**ACTIVITY**
Starting with the line that contains "index mcp: (540, 575)" and stopping after the line that contains "ring tip: (1095, 398)", return each line below exactly as written, with no others.

**DATA SECTION**
- Opening Delimiter -

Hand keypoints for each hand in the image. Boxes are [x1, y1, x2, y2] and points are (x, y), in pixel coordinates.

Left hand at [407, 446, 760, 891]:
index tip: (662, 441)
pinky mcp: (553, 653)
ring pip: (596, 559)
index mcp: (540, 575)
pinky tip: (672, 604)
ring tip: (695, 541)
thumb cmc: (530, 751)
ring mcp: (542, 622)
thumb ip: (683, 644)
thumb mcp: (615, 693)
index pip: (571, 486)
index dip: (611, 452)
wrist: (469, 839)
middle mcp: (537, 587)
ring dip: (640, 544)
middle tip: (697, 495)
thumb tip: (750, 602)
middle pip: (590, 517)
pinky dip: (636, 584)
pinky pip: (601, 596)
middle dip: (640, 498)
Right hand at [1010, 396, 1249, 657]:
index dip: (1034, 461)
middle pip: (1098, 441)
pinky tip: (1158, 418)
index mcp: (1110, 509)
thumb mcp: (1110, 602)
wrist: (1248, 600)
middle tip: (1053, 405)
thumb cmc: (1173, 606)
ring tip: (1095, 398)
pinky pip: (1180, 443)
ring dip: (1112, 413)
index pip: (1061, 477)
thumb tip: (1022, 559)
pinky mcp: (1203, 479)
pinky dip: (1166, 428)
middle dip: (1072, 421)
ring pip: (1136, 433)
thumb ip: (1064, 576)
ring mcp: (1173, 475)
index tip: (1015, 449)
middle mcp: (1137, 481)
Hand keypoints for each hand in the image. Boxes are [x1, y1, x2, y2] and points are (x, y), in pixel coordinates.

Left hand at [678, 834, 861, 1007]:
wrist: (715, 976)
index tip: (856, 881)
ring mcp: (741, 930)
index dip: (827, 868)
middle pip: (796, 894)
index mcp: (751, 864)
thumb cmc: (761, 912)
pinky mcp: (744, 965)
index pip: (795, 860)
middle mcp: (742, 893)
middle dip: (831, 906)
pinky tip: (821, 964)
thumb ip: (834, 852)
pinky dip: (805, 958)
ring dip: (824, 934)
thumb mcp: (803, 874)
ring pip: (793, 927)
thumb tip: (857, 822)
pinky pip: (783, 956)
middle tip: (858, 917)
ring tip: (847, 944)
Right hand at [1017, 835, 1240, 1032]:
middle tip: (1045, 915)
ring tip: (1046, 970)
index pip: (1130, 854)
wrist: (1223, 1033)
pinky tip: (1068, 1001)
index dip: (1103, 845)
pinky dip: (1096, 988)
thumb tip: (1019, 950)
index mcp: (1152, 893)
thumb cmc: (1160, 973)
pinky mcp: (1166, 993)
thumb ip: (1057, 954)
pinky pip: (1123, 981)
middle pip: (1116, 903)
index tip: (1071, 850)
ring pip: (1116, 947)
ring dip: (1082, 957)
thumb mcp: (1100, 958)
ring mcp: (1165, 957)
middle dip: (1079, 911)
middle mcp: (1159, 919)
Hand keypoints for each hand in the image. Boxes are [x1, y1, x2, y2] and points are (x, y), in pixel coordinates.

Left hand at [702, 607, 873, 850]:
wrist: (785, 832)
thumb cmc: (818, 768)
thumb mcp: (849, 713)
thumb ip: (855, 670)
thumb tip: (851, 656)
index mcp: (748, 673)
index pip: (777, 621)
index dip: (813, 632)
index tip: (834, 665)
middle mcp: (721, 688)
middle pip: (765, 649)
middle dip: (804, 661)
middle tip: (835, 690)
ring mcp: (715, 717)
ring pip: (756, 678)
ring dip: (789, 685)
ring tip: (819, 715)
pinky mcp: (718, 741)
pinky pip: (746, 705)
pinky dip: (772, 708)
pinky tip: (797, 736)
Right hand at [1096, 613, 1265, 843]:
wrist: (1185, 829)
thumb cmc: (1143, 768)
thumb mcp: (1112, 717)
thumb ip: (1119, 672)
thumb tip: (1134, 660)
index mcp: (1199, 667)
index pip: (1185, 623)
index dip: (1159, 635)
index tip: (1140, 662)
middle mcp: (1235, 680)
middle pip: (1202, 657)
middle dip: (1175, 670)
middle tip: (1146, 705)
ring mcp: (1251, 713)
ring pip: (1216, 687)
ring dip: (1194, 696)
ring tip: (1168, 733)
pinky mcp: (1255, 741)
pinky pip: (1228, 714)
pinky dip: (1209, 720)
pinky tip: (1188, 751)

- Closing Delimiter -

**REPLY**
index mcp: (540, 575)
pinky tip: (672, 604)
ring tip: (695, 541)
thumb cmc: (530, 751)
ring mcp: (542, 622)
thumb ip: (683, 644)
thumb mcp: (615, 693)
index pip: (571, 486)
index dip: (611, 452)
wrist: (469, 839)
middle mcp: (537, 587)
ring dip: (640, 544)
middle tip: (697, 495)
thumb tip: (750, 602)
middle pip: (590, 517)
pinky dip: (636, 584)
pinky pip: (601, 596)
middle dip: (640, 498)
Right hand at [1010, 396, 1249, 657]:
index dip: (1034, 461)
middle pip: (1098, 441)
pinky tip: (1158, 418)
index mcp: (1110, 509)
thumb mcp: (1110, 602)
wrist: (1248, 600)
middle tip: (1053, 405)
thumb cmc: (1173, 606)
ring tip: (1095, 398)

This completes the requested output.